Architecture simulation results of the DTSRAM are presented by running SPEC2000 benchmarks on a SimpleScalar framework. The results indicate that even after considering the energy overhead, the DTSRAM can save up to 72% of the leakage power, with a performance degradation less than 1%. We have also discussed the optimal time constant and bank size which gives the maximum leakage savings. Results show that a large (>64K instruction cycles) time constant and a bank size of 1 gives the maximum leakage savings.

# 6. **REFERENCES**

- S. Borkar, "Design Challenges of Technology Scaling", *IEEE Micro*, 19(4):23-29, July 1999.

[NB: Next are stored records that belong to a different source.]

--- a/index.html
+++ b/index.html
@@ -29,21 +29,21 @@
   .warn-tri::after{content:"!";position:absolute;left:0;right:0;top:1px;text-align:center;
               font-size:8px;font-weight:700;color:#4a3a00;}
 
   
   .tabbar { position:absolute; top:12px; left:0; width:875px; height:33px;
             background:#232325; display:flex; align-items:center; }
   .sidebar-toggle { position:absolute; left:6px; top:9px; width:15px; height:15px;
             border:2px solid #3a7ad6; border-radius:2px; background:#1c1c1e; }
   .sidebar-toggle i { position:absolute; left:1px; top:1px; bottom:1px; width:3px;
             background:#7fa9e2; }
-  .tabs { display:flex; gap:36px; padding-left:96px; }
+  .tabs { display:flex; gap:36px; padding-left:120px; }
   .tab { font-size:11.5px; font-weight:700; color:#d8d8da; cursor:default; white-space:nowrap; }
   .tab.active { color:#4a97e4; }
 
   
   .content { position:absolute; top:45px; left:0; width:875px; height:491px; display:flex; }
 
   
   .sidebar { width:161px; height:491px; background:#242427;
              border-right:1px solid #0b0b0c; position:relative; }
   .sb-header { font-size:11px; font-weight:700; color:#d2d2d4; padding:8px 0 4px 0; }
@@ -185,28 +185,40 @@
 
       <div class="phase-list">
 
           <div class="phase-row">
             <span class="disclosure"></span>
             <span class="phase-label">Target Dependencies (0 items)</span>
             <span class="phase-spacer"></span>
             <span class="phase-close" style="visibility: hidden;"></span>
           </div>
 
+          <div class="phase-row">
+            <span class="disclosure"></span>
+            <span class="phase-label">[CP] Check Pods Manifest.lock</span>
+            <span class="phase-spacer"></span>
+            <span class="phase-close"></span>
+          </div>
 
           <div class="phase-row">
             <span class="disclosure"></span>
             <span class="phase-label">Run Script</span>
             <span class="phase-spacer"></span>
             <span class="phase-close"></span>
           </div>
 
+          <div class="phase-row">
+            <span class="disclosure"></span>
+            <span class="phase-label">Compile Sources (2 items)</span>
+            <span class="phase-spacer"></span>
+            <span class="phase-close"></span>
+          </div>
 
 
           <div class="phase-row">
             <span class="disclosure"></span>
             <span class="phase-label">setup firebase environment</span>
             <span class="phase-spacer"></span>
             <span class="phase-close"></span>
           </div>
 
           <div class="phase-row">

- [2] M. Powell, S. Yang, B. Falsafi, et al, "Gated-Vdd: A Circuit Technique to Reduce Leakage in Cache Memories", *ISLPED*, pp.90-95, July 2000.
- [3] V. De, Private communication
- [4] H. Mizuno, K. Ishibashi, T. Shimura, et al, "An 18-μA Standby Current 1.8-V, 200-MHz Microprocessor with Self-Substrate-Biased Data-Retention Mode", *IEEE JSSC*, vol. 34, no. 11, nov 1999.

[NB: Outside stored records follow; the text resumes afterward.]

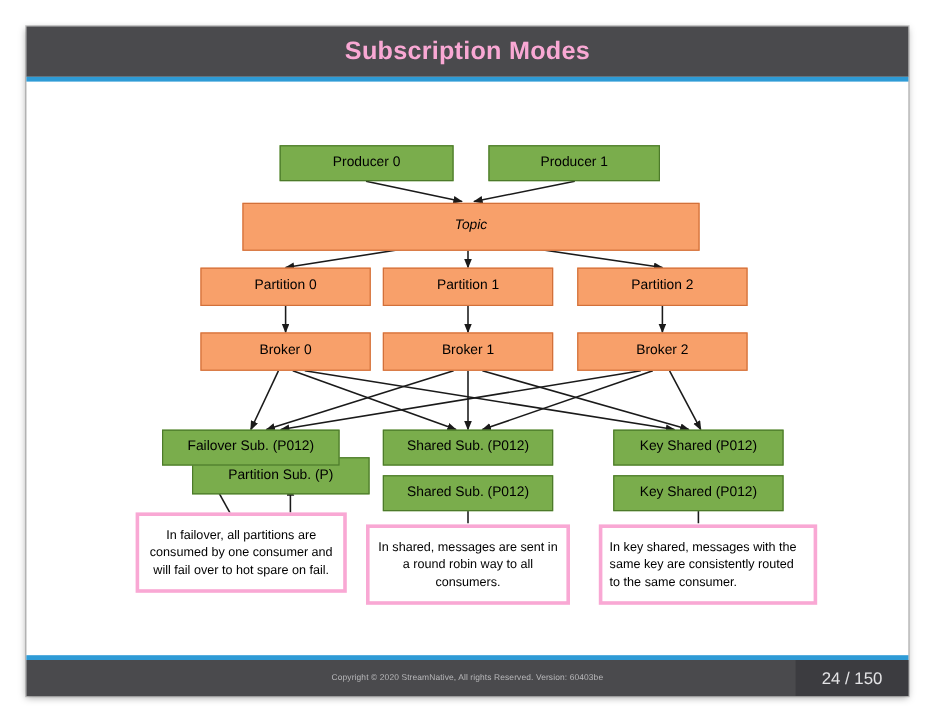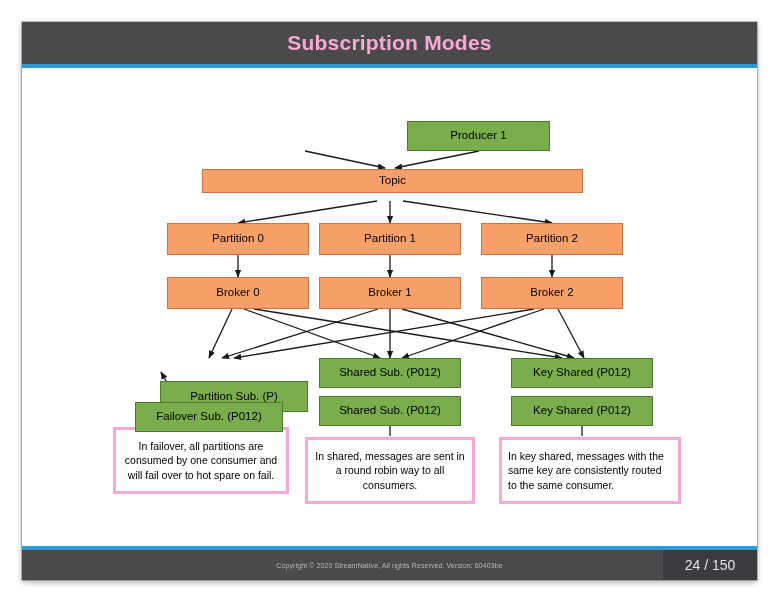--- a/index.html
+++ b/index.html
@@ -181,25 +181,28 @@
           <path d="M 522,241 L 380,290"></path>
           <path d="M 536,241 L 562,290"></path>
 
           <path d="M 170,360 L 139,304"></path>
           <path d="M 220,360 L 220,338"></path>
           <path d="M 368,368 L 368,348"></path>
           <path d="M 560,368 L 560,348"></path>
         </g>
       </svg>
 
+      <div class="node green" style="left:211px; top:53px; width:145px; height:30px;">
+        <span>Producer 0</span>
+      </div>
       <div class="node green" style="left:385px; top:53px; width:143px; height:30px;">
         <span>Producer 1</span>
       </div>
 
-      <div class="node orange" style="left:180px; top:101px; width:381px; height:24px;">
+      <div class="node orange" style="left:180px; top:101px; width:381px; height:40px;font-style:italic;">
         <span>Topic</span>
       </div>
 
       <div class="node orange" style="left:145px; top:155px; width:142px; height:32px;">
         <span>Partition 0</span>
       </div>
       <div class="node orange" style="left:297px; top:155px; width:142px; height:32px;">
         <span>Partition 1</span>
       </div>
       <div class="node orange" style="left:459px; top:155px; width:142px; height:32px;">
@@ -209,21 +212,21 @@
       <div class="node orange" style="left:145px; top:209px; width:142px; height:32px;">
         <span>Broker 0</span>
       </div>
       <div class="node orange" style="left:297px; top:209px; width:142px; height:32px;">
         <span>Broker 1</span>
       </div>
       <div class="node orange" style="left:459px; top:209px; width:142px; height:32px;">
         <span>Broker 2</span>
       </div>
 
-      <div class="node green" style="left:113px; top:290px; width:148px; height:30px; z-index:3;margin-top:44px;">
+      <div class="node green" style="left:113px; top:290px; width:148px; height:30px; z-index:3;">
         <span>Failover Sub. (P012)</span>
       </div>
       <div class="node green" style="left:138px; top:313px; width:148px; height:31px; z-index:2;">
         <span>Partition Sub. (P)</span>
       </div>
 
       <div class="node green" style="left:297px; top:290px; width:142px; height:30px;">
         <span>Shared Sub. (P012)</span>
       </div>
       <div class="node green" style="left:297px; top:328px; width:142px; height:30px;">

- [5] A. Keshavarzi, S. Ma, S. Narendra, et al, "Effectiveness of Reverse Body Bias for Leakage Control in Scaled Dual Vt CMOS ICs", *ISLPED*, pp. 207-212, 2001.
- [6] A. Agarwal, H. Li, and K. Roy, "DRG-Cache: A Data Retention Gated-Ground Cache for Low Power", *DAC*, to be published, 2002.
- [7] S. Kaxiras, Z. Hu and M. Martonosi, "Cache Decay: Exploiting Generational Behavior to Reduce Cache Leakage Power", *ISCA*, pp. 240-251, 2001.
- [8] TSMC 0.18UM Mixed Signal/RF 1P6M+ Salicide 1.8V/3.3V Design Rule, Taiwan Semiconductor Manufacturing Co., LTD
- [9] T. Kuroda, T. Fujita, S. Mita, et al, "A 0.9-V, 150-MHz, 10-mW, 4mm<sup>2</sup>, 2-D Discrete Cosine Transform Core Processor with Variable Threshold-Voltage Scheme", *IEEE JSSC*, vol.31, no. 11, nov 1996.